According to Ranjan Kumar Kar, a scientist with OUAT, “Once upon a time Orissa was a major producer of lac, thanks to its vast forest cover and the suitable climate and lifestyle of forest dwellers. Strangely, despite the availability of large resources in terms of host trees, lac production remains limited.”
Different suggestions have been offered by Das and Kar with a view to reviving the declining doll making business. First, the languishing traditional folk craft could be revitalised through government intervention for wide research and development including design development, product development, quality control and marketing mechanism. Second, lacquer artisans need enough support to strengthen their own organisations. They should be equipped with know-how to use modern technology in lacquer craft and other allied cottage industries. Thirdly, skills training on product improvement, salesmanship, entrepreneurship development, accounting, stores management, packaging, branding, patenting and licensing of products is essential. And finally, participation in different national and international exhibitions and fairs is necessary for craftsmen to showcase their creations.
Panchanan Samal, principal of Dhauli Art and Crafts College, says, “The organisation Ekatra Balasore spearheaded by Kesu Das holds such ceremonies every year in Bhubaneswar. Last year, we organised a marriage ceremony for the first time at Ekamra Haat, June 7. It witnessed a unique procession which started from Sriya Square and culminated at Ekamra Haat. It was accompanied by a musical band and fireworks and people danced and made merry to their hearts’ content.
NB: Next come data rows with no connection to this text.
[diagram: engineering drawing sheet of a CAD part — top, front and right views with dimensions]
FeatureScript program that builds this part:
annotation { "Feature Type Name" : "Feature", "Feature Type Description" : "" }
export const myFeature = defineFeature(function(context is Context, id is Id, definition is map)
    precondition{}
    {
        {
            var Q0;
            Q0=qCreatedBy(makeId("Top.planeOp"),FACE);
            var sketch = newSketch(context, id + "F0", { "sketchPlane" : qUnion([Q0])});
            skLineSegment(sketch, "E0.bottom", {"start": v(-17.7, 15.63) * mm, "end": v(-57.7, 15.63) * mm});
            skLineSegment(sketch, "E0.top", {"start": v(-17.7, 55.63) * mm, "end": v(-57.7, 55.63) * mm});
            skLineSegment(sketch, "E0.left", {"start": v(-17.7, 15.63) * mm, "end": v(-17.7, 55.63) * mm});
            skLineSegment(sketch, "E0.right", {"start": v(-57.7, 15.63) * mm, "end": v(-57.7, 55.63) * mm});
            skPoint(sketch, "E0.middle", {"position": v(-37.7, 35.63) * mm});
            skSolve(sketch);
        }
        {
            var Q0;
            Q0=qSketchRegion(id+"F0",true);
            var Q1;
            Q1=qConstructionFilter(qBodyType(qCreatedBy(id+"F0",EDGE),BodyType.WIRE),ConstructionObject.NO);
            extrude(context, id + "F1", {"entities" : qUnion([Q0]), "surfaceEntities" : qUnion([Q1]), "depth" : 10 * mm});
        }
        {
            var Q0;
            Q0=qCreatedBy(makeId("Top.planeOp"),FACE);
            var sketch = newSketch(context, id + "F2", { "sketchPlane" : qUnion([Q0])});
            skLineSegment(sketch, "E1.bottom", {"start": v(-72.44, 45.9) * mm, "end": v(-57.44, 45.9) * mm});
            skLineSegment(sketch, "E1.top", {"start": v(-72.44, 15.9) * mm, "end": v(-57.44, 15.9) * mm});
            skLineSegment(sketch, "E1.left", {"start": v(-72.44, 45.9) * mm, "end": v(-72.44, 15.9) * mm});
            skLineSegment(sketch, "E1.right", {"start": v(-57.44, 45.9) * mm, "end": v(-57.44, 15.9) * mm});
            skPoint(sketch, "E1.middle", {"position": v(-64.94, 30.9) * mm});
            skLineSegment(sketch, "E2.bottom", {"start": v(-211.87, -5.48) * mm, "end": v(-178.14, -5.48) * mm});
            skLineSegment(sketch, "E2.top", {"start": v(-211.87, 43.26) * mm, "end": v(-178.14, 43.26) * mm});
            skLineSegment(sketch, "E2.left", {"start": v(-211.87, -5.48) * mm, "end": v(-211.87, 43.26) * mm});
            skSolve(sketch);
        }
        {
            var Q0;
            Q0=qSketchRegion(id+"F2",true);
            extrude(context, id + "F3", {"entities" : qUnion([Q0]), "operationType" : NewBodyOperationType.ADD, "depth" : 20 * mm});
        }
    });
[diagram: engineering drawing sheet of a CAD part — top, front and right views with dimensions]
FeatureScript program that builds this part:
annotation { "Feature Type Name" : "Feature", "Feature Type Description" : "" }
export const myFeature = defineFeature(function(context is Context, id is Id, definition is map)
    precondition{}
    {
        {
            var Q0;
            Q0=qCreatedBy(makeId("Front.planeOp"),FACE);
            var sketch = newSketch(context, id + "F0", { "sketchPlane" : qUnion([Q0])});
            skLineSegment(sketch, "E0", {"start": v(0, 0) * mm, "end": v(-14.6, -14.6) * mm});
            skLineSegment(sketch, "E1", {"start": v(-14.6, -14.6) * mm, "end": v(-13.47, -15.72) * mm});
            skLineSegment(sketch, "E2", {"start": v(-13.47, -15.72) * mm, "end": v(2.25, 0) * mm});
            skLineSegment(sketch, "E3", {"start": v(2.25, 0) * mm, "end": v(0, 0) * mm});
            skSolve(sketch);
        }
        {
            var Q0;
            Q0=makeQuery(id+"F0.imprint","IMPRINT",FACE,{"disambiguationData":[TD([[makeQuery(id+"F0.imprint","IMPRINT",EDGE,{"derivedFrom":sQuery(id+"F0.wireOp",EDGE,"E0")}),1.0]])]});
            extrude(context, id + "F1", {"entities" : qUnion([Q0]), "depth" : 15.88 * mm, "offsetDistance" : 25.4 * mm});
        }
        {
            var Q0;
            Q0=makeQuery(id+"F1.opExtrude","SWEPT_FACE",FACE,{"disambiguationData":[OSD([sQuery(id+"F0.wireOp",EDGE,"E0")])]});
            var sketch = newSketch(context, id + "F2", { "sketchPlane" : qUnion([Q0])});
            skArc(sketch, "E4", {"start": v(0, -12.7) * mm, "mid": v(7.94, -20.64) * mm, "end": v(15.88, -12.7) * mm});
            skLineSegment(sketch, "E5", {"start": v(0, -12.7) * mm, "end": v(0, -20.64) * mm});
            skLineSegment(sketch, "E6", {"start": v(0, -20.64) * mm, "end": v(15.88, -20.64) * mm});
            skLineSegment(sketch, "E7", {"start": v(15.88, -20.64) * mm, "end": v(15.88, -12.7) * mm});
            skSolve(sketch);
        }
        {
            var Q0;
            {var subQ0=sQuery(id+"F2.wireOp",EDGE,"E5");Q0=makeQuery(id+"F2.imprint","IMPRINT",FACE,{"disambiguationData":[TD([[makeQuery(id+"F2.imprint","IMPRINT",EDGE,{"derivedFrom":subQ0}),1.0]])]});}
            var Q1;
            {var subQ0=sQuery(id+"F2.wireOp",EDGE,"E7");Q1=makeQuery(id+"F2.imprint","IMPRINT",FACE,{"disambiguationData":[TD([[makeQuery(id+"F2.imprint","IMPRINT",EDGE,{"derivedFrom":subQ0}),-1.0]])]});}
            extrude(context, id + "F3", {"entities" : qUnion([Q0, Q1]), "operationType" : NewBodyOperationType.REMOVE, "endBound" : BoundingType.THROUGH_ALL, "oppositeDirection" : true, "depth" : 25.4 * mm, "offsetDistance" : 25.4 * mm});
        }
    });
Parikshit, the handsome bridegroom, was carried on a palanquin surrounded by friends. The procession reached Ekamra Haat where his beautiful bride, Padmamali, coyly waited with her father and other family members.”
Artisan Tapan Nandi, son of the famous lac artiste the late Sabitri Nandi, says, “I am into the business for the last 30 years and employ 20 artisans. They don’t have equal wages, as making lacquer products is not everybody’s forte. In Orissa, there are not many takers for such products compared to Delhi and Maharashtra. More than dolls, bangles and other decorative items made of lacquer are in demand.”